Between 2001 to 2003, approximately 25 percent of women left the workforce after having their first baby, according to US Census Bureau statistics released this year. Whenever expectant mothers leave the workplace, employers must scramble to fill their positions or redistribute their workloads to existing staff.

But for an estimated 104 US workplaces, the solution has been to bring the baby to work. Valley Credit Union has hosted 54 babies since its program began a decade ago. Currently, the office is hosting three babies with five more on the way.

"For us, it has defined our culture and allowed us to find some great ways to help our staff balance life and work for their benefit as well as ours," says Debbie Sallen, the company's vice president of human resources. "With the babies in the workplace program, the parents come back sooner; they work even harder when they have babies because they are appreciative."

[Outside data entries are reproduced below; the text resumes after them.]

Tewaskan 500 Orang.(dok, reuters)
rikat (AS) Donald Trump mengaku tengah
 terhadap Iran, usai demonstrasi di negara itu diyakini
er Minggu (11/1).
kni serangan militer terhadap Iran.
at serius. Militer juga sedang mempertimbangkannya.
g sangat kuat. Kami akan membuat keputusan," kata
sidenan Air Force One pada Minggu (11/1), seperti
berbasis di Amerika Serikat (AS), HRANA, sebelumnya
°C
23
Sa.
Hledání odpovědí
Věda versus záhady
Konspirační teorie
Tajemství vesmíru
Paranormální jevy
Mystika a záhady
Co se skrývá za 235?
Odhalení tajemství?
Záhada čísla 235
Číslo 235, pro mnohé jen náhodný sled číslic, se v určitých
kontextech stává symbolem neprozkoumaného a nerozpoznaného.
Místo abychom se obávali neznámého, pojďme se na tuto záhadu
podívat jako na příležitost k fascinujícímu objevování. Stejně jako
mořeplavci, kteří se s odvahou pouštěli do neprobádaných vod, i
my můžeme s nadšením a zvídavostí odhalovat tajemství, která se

More employers take notice

Parenting-in-the-workplace programs have been around for at least 30 years, according to Mary Secret, an associate professor in the social work department at Virginia Commonwealth University in Richmond, who has completed two studies on the subject. She notes that while there has been more discussion among employers about these programs, she is uncertain whether that reflects an increasing trend in this type of childcare.

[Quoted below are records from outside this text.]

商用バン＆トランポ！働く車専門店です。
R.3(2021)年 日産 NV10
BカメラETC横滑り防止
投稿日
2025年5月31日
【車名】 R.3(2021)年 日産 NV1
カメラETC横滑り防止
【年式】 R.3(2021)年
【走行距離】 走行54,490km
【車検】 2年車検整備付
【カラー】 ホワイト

One website, babiesatwork.org, lists companies that give employees the option of bringing babies to work. It also provides guidelines for employers who may want to use such a program.

"I think because people are more exposed to the idea, they are more willing to consider it and see the ways this can work" says the website's creator, Carla Moquin, who is also president of the Parenting in the Workplace Institute in Framingham, Mass.

The programs have allowed mothers to return to work sooner, Ms. Moquin notes, something that benefits employers. "

Smaller businesses can't afford expensive paid maternity leave," she says. "And the employer doesn't have to hire temps or worry about mistakes." The baby programs, she says, "lead to higher loyalty, higher retention, higher morale" in the organizations.